■ TASKS TO COMPLETE:
- A) In the passage on the black agenda in Parliament, which 1936 law is named as having seen the Black agenda voiced by honorary whites in Parliament?
- B) Pick up the passage on the black agenda in Parliament after its final sentence and keep it going.

■ TEXT EXCERPT:
## BEGIN

We, today, in uncanny ways, live in an incubator of 'choices' we didn't make. We are stillborn of the world's most lauded constitution, a written testimony by a confident alibi to our dispossession. A pocketbook and manual for the most unequal society in the world: us.
Now I want to ask, if the black agenda, whatever it or its proponents claim(s) to be, if it were to be genuinely represented in Parliament today, let's say by a worthy radical black, one with integrity and 'kliye' attributes, one who puts Malema's wishy-washy and flippy-floppy rhetoric to shame, for instance. What would make that new wine, to use a metaphor, in old wine skin of Parliament, hold? (You know what they say about new wine in old wine skin? The container breaks/ruptures, and the wine spills, becoming literally soiled. Undrinkable. Useless.) Back to my question. How would that set up be fundamentally different to 1936 Hertzog Native Representative Act that saw expressions of the Black agenda, of the time, mouthed by honorary whites in Parliament? How would a handful of genuine Blacks, vying for Parliament, assuming they even exist in the new colonial setup, be on a path markedly different to one that saw Bantustan leaders grant legitimacy, in their being separate in form but collaborating in content (collaborating with the logic of white racism), to the very illegitimate imposter they sought to undo and unravel?

## END

■ ITEMS:
## BEGIN

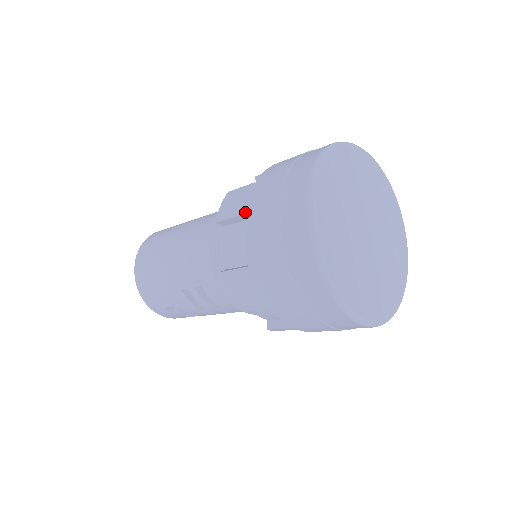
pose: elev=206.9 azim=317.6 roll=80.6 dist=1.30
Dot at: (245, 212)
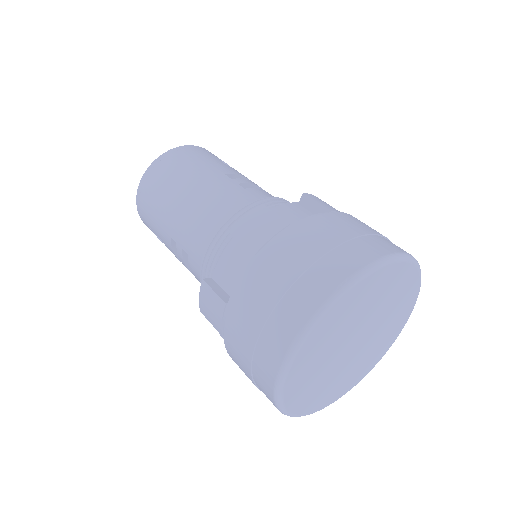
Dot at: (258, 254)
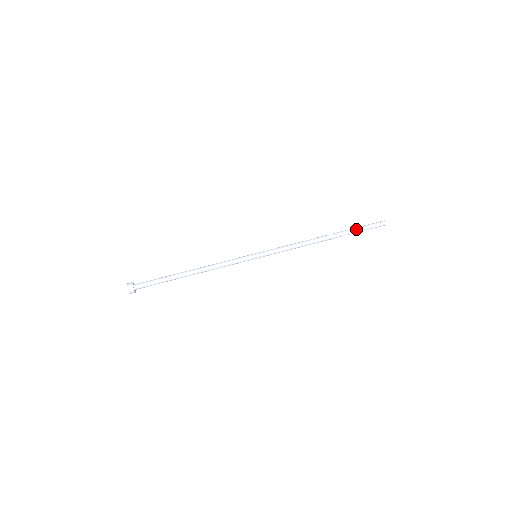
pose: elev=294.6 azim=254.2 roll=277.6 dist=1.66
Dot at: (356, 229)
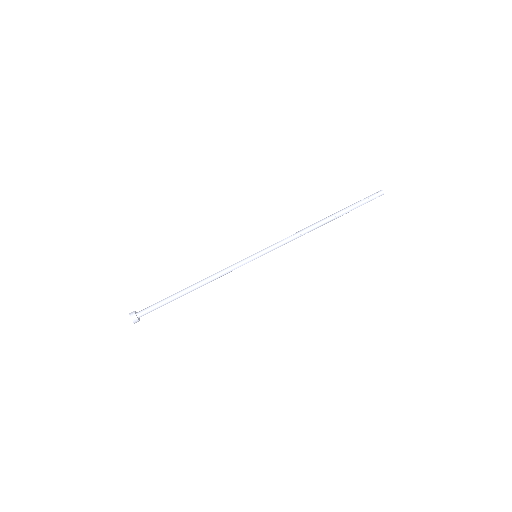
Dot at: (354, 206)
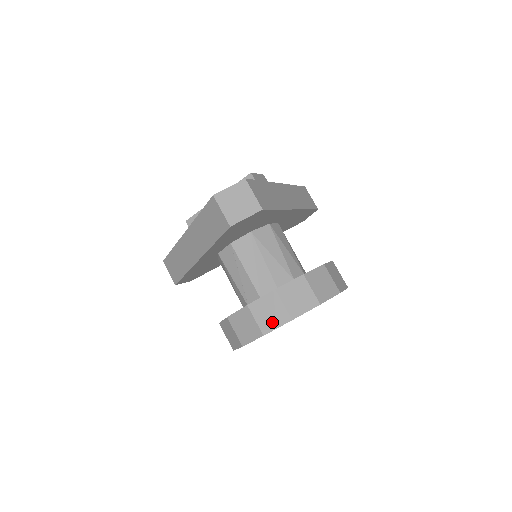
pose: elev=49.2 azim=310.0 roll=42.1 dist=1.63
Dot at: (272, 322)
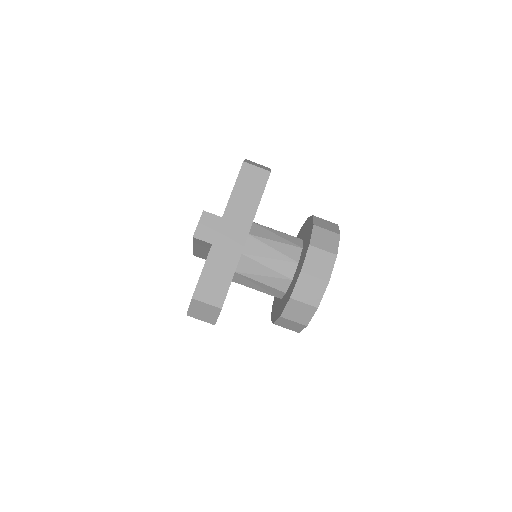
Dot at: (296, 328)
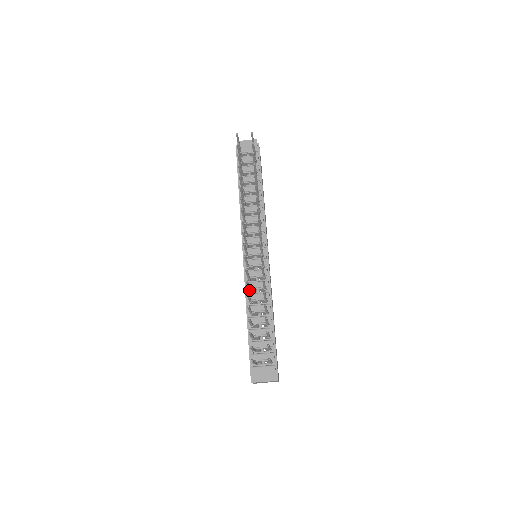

## END
## BEGIN

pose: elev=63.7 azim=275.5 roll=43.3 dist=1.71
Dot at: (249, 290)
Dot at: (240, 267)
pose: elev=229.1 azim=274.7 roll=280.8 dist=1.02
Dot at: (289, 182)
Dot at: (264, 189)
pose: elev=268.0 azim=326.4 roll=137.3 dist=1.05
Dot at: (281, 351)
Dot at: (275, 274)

## END

■ RESULTS OF THE TASKS:
- A) The 1936 Hertzog Native Representative Act.

- B)
Caution: don't be too quick to think that the Bantustans were a total failure. If you think about where we are 25 years later, and how people cried when Mangope died, South Africa and Bantustans are a thin line between manufactured love for 1994 betrayals - South Africa, and the hated flag independence of Bantustans. As we know it, the post ' 94 project, is a little more than a thinly veiled Bantu Stans put together, if veiled at all. Yes, a national assembly of Bantu Stans in Parliament. A Bantustan ran by a far much more hidden anti-black caucus. One that rations our stillbirth life-support in Parliament incubations. In intervals of five-year cabinet incubations. In Media soundbite incubation. And the sacrosanct fraud we call the judiciary? (study the Apartheid Museum case, you will know what a "cesspool of malfeasance our lauded judiciary is).
Are we even attempting to take lessons from pitfalls littered in the path of our ancestors, are we learning from their failures and pushbacks?